> How to complete this task
Transcribe, word for word and without additions, each line below from the one containing "pinky pip: (154, 368)" through the one containing "index dip: (472, 175)", both ends included.

Start of Material for this exercise

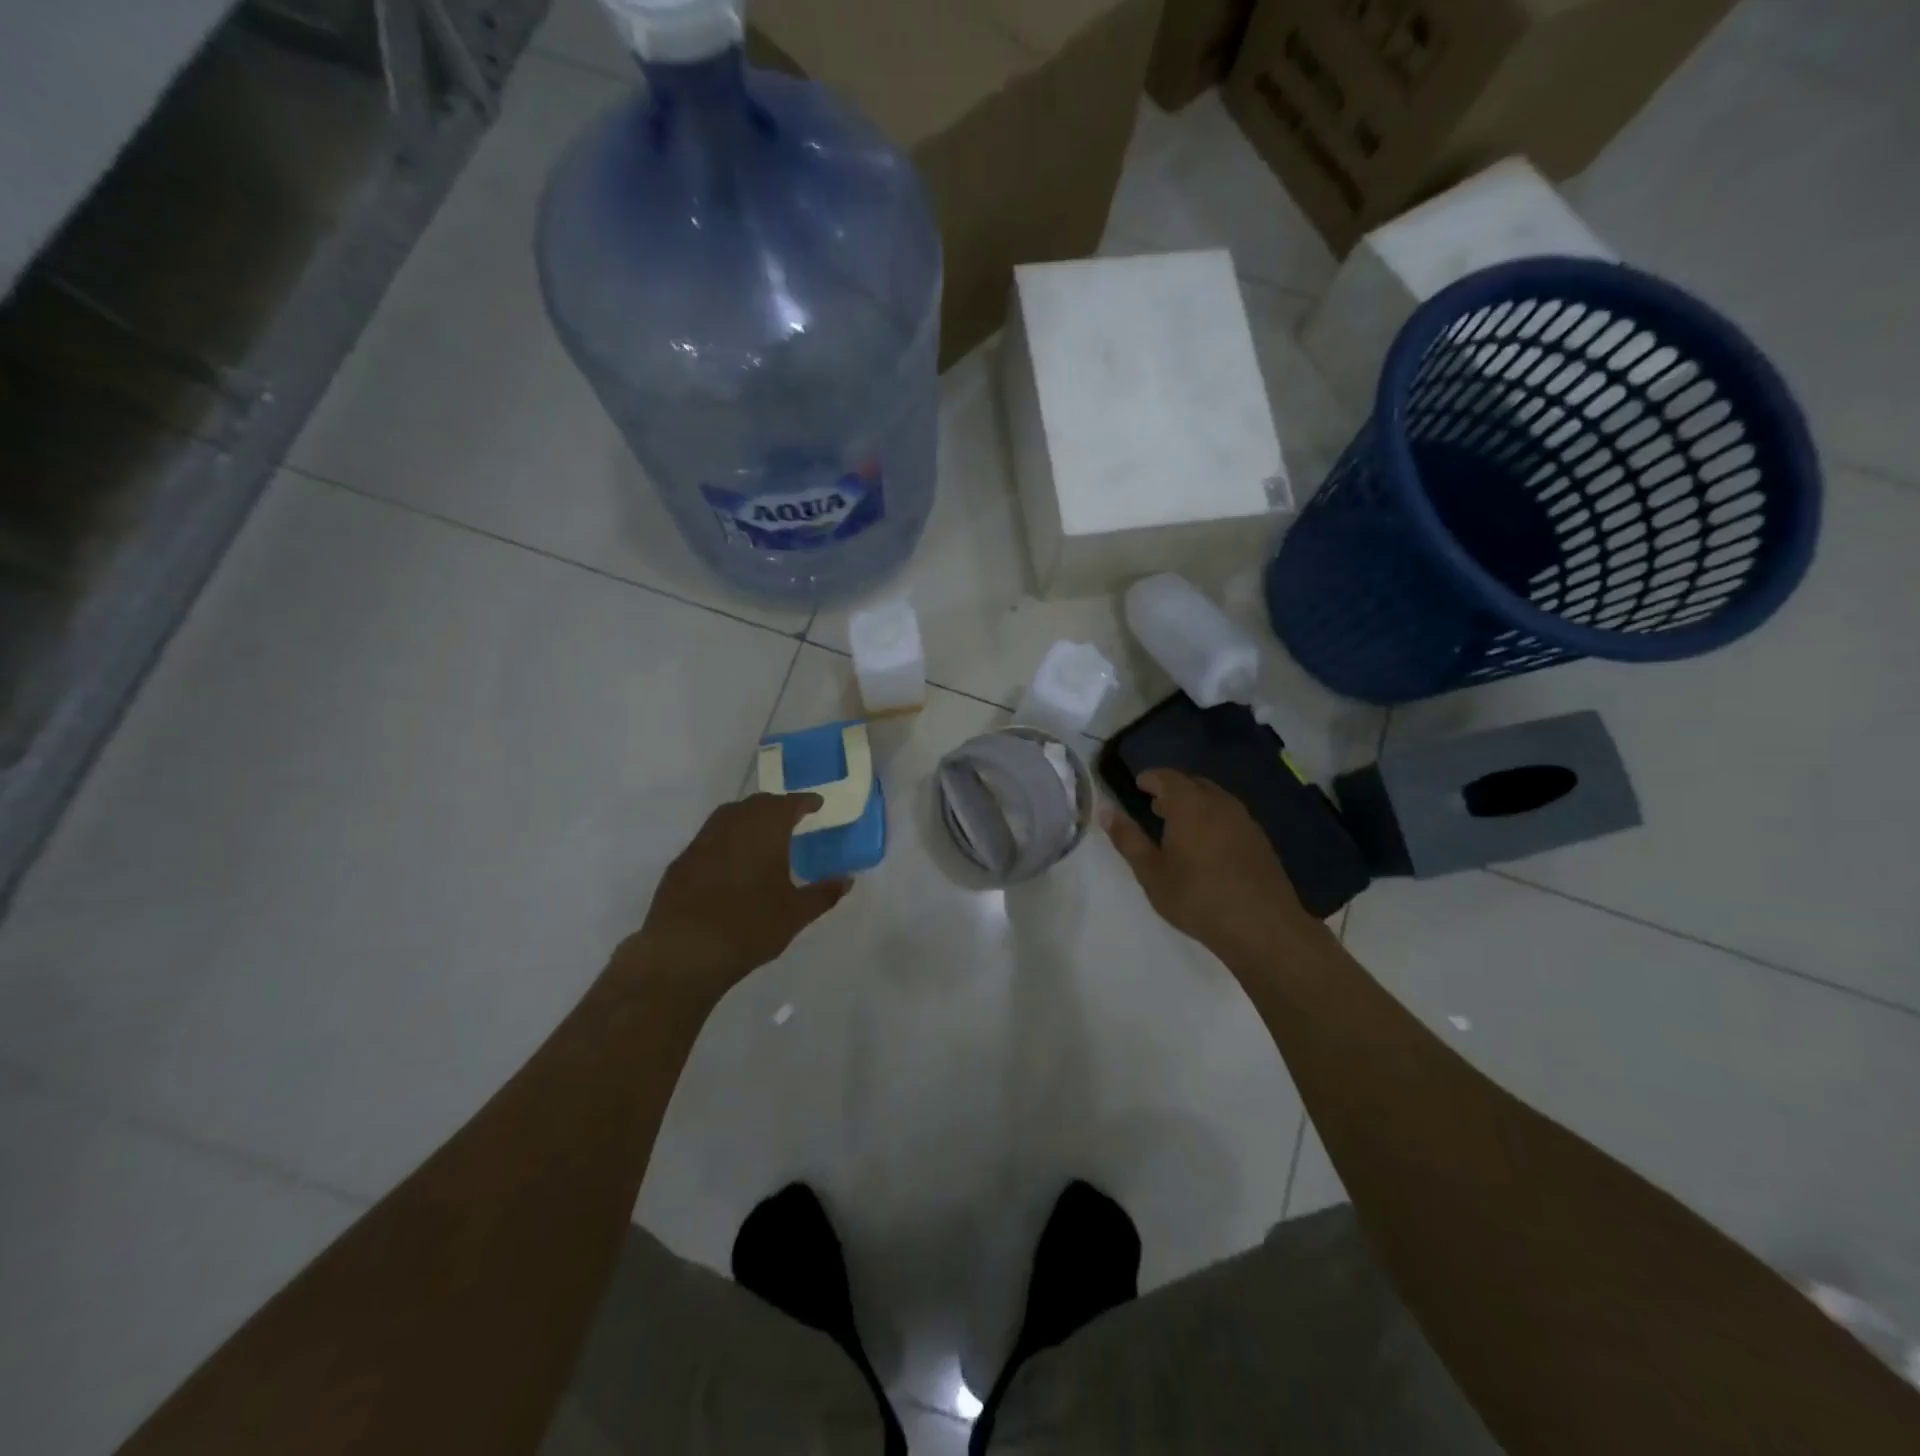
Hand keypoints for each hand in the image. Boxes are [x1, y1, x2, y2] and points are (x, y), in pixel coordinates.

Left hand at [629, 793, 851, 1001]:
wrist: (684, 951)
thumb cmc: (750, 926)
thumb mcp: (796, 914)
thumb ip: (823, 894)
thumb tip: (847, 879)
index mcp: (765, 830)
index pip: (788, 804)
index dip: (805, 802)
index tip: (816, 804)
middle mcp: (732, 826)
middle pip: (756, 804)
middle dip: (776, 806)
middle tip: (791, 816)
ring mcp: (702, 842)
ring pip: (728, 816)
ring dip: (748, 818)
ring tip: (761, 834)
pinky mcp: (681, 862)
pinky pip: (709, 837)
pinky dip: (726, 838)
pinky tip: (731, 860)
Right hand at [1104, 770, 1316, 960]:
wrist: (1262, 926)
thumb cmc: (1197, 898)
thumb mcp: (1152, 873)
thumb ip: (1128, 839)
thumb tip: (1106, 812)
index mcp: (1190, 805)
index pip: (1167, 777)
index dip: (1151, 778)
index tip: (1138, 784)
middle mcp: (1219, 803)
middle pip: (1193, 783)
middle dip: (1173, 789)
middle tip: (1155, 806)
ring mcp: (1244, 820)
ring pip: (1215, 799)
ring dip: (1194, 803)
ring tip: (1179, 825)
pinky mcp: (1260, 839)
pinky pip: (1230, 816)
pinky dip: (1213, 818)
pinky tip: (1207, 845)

End of Material for this exercise
Start of Material for this exercise

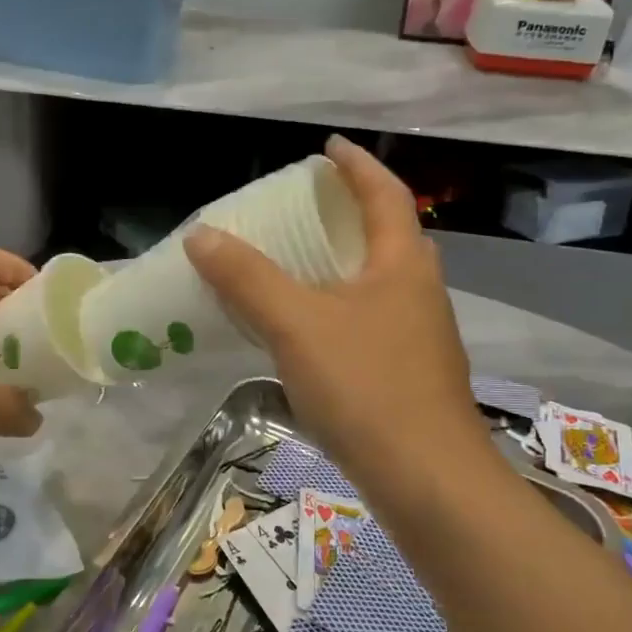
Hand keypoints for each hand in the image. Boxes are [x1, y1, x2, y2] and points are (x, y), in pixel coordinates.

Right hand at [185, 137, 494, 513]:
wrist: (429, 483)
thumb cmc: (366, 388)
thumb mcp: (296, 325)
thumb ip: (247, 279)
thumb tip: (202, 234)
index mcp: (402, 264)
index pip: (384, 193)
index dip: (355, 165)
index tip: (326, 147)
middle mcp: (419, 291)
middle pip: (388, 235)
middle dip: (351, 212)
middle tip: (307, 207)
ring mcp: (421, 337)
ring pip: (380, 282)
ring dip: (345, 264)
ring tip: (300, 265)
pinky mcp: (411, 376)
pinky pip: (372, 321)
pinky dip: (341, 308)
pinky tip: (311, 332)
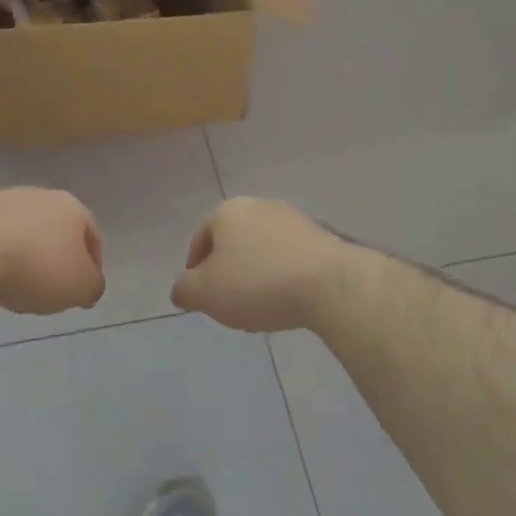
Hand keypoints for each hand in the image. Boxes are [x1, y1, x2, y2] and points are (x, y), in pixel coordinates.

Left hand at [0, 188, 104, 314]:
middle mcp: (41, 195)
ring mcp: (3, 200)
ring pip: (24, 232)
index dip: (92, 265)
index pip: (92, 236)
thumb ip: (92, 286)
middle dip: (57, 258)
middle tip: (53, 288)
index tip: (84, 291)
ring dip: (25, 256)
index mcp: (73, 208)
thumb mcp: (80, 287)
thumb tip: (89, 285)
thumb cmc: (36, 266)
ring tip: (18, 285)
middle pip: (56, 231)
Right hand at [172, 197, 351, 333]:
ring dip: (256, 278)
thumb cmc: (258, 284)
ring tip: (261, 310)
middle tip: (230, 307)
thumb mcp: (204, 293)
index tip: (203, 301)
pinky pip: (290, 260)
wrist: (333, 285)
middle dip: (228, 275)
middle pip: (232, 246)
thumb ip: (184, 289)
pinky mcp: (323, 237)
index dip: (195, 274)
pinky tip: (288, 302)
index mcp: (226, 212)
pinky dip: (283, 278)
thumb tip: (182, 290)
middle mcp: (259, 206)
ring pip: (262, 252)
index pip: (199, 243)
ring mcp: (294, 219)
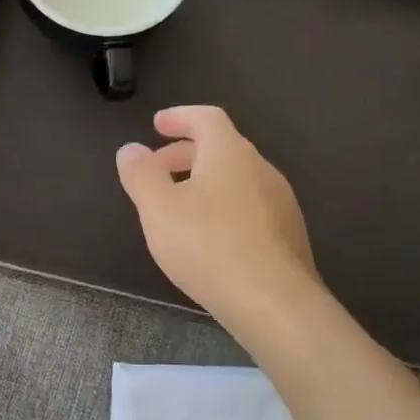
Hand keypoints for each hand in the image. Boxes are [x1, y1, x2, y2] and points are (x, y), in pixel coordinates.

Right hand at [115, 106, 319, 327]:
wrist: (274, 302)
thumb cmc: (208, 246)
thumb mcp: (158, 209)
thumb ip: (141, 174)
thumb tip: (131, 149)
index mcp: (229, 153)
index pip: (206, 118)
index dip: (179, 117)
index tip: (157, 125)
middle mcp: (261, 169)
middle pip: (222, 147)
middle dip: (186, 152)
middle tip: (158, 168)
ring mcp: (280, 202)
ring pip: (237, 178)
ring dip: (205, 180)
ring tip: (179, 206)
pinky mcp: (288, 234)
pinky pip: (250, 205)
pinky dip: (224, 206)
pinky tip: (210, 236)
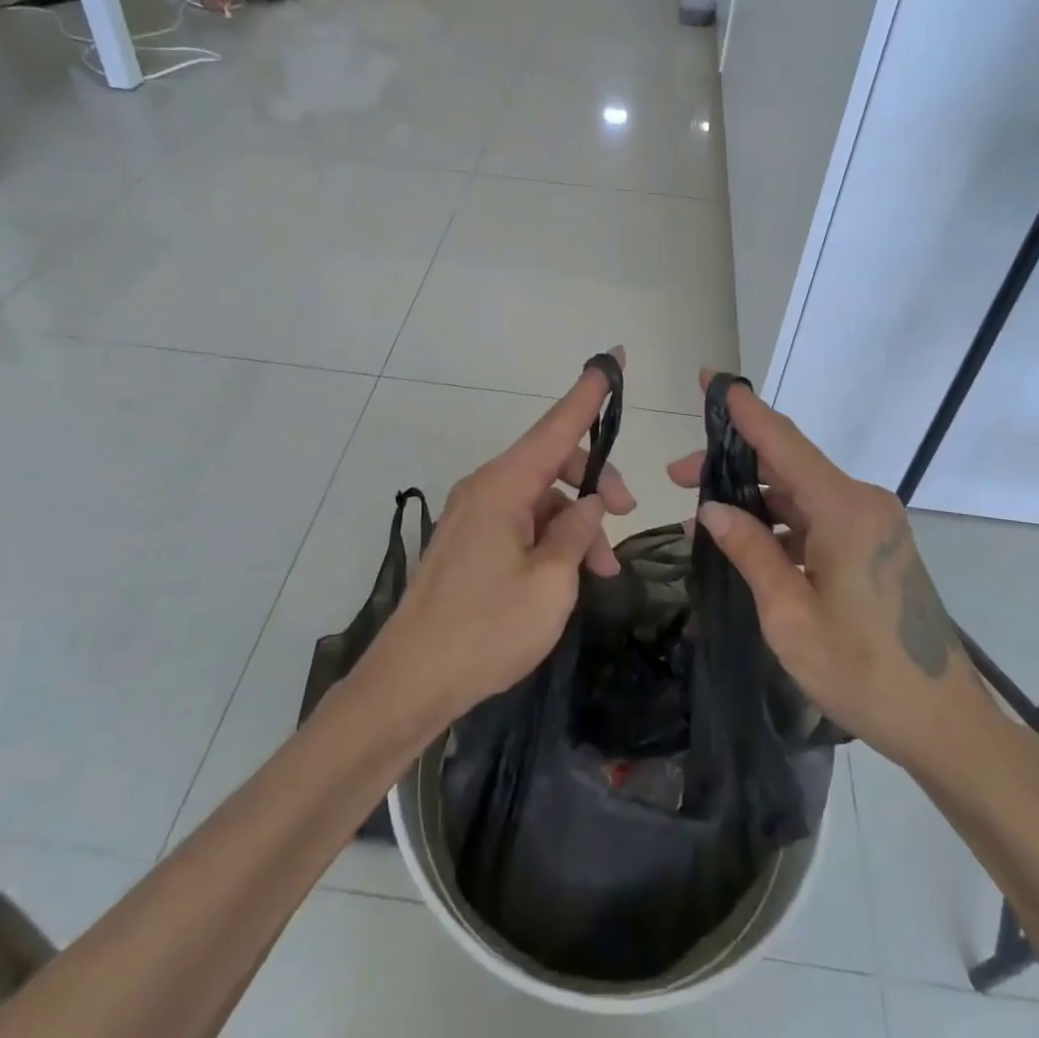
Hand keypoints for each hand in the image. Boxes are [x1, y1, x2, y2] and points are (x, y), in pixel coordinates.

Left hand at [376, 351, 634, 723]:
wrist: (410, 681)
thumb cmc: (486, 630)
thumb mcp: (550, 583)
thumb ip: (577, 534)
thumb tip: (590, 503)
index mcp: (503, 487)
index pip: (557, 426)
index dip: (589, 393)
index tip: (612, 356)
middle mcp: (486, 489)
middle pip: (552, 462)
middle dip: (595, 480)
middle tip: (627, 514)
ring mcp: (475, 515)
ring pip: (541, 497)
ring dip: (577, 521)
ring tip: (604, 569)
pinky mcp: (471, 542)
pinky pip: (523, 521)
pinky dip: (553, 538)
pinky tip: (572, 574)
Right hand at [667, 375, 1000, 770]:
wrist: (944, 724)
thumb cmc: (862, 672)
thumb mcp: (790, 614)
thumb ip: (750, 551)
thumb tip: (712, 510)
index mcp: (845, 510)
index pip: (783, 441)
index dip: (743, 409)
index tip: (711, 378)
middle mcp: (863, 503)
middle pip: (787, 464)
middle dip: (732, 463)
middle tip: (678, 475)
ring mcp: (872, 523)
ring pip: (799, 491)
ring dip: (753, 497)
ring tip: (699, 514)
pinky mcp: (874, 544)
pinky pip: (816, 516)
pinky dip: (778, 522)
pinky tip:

End of Material for this exercise
Start of Material for this exercise

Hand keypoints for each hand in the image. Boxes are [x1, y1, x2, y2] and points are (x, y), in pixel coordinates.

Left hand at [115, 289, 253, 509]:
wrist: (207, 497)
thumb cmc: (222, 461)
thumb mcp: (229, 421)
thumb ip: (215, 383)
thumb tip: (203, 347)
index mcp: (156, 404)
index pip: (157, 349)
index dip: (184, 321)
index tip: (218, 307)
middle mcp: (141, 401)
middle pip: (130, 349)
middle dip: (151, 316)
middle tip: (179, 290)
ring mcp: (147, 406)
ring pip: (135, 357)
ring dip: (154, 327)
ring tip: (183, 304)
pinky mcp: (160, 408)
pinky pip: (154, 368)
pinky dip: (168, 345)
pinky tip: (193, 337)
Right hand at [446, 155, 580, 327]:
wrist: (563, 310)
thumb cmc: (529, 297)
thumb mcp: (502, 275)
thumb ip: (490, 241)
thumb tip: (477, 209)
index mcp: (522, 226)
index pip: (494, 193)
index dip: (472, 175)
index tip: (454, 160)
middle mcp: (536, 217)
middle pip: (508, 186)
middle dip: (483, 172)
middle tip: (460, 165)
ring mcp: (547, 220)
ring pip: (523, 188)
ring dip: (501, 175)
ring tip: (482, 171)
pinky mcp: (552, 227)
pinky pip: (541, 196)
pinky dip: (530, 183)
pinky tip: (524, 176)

End of Material for this exercise

> Output below
pinky pip: (154, 368)
pinky dip: (168, 345)
pinky tip: (193, 337)
Right hand at [446, 155, 580, 327]:
wrist: (563, 310)
thumb cmc: (529, 297)
thumb mcp: (502, 275)
thumb ip: (490, 241)
thumb tip: (477, 209)
index mcp: (522, 226)
index pip: (494, 193)
index dip: (472, 175)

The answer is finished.